--- START ---

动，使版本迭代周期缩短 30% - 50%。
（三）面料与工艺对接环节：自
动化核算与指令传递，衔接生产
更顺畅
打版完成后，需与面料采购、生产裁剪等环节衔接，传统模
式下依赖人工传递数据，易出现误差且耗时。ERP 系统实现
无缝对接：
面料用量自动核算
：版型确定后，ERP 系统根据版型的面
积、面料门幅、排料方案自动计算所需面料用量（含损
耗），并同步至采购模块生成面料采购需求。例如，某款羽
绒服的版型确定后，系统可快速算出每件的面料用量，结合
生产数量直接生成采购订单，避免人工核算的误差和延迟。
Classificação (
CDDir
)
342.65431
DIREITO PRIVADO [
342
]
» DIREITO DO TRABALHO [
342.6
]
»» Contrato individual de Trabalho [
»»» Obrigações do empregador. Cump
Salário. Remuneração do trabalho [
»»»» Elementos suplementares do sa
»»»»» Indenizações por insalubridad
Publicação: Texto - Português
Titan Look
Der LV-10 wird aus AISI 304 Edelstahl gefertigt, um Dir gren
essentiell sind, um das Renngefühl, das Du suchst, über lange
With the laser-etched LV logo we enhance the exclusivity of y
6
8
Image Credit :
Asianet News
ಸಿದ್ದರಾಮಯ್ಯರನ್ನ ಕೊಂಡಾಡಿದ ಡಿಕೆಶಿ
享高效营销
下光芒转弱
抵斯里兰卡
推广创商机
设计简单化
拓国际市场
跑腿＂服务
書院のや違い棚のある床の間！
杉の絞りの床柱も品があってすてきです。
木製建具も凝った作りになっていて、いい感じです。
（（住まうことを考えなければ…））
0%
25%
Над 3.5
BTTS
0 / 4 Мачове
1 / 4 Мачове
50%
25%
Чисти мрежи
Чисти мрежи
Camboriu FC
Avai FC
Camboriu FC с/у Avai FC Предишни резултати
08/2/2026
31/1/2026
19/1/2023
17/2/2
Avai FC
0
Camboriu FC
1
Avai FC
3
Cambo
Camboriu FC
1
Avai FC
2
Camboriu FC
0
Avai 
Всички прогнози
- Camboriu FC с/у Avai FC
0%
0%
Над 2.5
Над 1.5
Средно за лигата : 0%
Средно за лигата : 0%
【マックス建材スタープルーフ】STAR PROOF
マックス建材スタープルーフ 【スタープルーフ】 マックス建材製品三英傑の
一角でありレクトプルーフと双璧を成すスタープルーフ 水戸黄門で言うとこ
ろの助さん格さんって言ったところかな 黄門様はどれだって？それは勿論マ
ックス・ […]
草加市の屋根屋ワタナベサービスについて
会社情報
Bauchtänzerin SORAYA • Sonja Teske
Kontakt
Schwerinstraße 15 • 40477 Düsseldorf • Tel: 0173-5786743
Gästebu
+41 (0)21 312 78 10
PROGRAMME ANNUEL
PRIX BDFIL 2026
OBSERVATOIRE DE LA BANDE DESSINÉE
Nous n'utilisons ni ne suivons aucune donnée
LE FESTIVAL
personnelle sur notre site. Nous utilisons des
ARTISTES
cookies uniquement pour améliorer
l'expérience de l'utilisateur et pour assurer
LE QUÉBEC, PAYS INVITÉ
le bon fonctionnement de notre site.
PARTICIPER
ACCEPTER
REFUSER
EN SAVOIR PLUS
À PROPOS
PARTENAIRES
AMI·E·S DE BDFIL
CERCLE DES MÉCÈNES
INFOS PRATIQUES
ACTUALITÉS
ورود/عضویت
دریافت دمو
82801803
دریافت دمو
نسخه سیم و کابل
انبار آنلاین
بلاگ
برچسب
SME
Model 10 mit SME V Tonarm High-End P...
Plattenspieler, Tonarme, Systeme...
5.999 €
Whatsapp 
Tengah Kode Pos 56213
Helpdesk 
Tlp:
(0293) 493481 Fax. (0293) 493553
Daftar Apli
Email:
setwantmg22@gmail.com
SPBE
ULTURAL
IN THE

--- END ---

The problem: Retype each line above exactly as written.

Response area:
动，使版本迭代周期缩短 30% - 50%。
（三）面料与工艺对接环节：自
动化核算与指令传递，衔接生产
更顺畅
打版完成后，需与面料采购、生产裁剪等环节衔接，传统模
式下依赖人工传递数据，易出现误差且耗时。ERP 系统实现
无缝对接：
面料用量自动核算
：版型确定后，ERP 系统根据版型的面
积、面料门幅、排料方案自动计算所需面料用量（含损
耗），并同步至采购模块生成面料采购需求。例如，某款羽
绒服的版型确定后，系统可快速算出每件的面料用量，结合
生产数量直接生成采购订单，避免人工核算的误差和延迟。
Classificação (
CDDir
)
342.65431
DIREITO PRIVADO [
342
]
» DIREITO DO TRABALHO [
342.6
]
»» Contrato individual de Trabalho [
»»» Obrigações do empregador. Cump
Salário. Remuneração do trabalho [
»»»» Elementos suplementares do sa
»»»»» Indenizações por insalubridad
Publicação: Texto - Português
Titan Look
Der LV-10 wird aus AISI 304 Edelstahl gefertigt, um Dir gren
essentiell sind, um das Renngefühl, das Du suchst, über lange
With the laser-etched LV logo we enhance the exclusivity of y
6
8
Image Credit :
Asianet News
ಸಿದ್ದರಾಮಯ್ಯರನ್ನ ಕೊಂಡಾಡಿದ ಡಿಕೆಶಿ
享高效营销
下光芒转弱
抵斯里兰卡
推广创商机
设计简单化
拓国际市场
跑腿＂服务
書院のや違い棚のある床の間！
杉の絞りの床柱も品があってすてきです。
木製建具も凝った作りになっていて、いい感じです。
（（住まうことを考えなければ…））
0%
25%
Над 3.5
BTTS
0 / 4 Мачове
1 / 4 Мачове
50%
25%
Чисти мрежи
Чисти мрежи
Camboriu FC
Avai FC
Camboriu FC с/у Avai FC Предишни резултати
08/2/2026
31/1/2026
19/1/2023
17/2/2
Avai FC
0
Camboriu FC
1
Avai FC
3
Cambo
Camboriu FC
1
Avai FC
2
Camboriu FC
0
Avai 
Всички прогнози
- Camboriu FC с/у Avai FC
0%
0%
Над 2.5
Над 1.5
Средно за лигата : 0%
Средно за лигата : 0%
【マックス建材スタープルーフ】STAR PROOF
マックス建材スタープルーフ 【スタープルーフ】 マックス建材製品三英傑の
一角でありレクトプルーフと双璧を成すスタープルーフ 水戸黄門で言うとこ
ろの助さん格さんって言ったところかな 黄門様はどれだって？それは勿論マ
ックス・ […]
草加市の屋根屋ワタナベサービスについて
会社情報
Bauchtänzerin SORAYA • Sonja Teske
Kontakt
Schwerinstraße 15 • 40477 Düsseldorf • Tel: 0173-5786743
Gästebu
+41 (0)21 312 78 10
PROGRAMME ANNUEL
PRIX BDFIL 2026
OBSERVATOIRE DE LA BANDE DESSINÉE
Nous n'utilisons ni ne suivons aucune donnée
LE FESTIVAL
personnelle sur notre site. Nous utilisons des
ARTISTES
cookies uniquement pour améliorer
l'expérience de l'utilisateur et pour assurer
LE QUÉBEC, PAYS INVITÉ
le bon fonctionnement de notre site.
PARTICIPER
ACCEPTER
REFUSER
EN SAVOIR PLUS
À PROPOS
PARTENAIRES
AMI·E·S DE BDFIL
CERCLE DES MÉCÈNES
INFOS PRATIQUES
ACTUALITÉS
ورود/عضویت
دریافت دمو
82801803
دریافت دمو
نسخه سیم و کابل
انبار آنلاین
بلاگ
برچسب
SME
Model 10 mit SME V Tonarm High-End P...
Plattenspieler, Tonarme, Systeme...
5.999 €
Whatsapp 
Tengah Kode Pos 56213
Helpdesk 
Tlp:
(0293) 493481 Fax. (0293) 493553
Daftar Apli
Email:
setwantmg22@gmail.com
SPBE
ULTURAL
IN THE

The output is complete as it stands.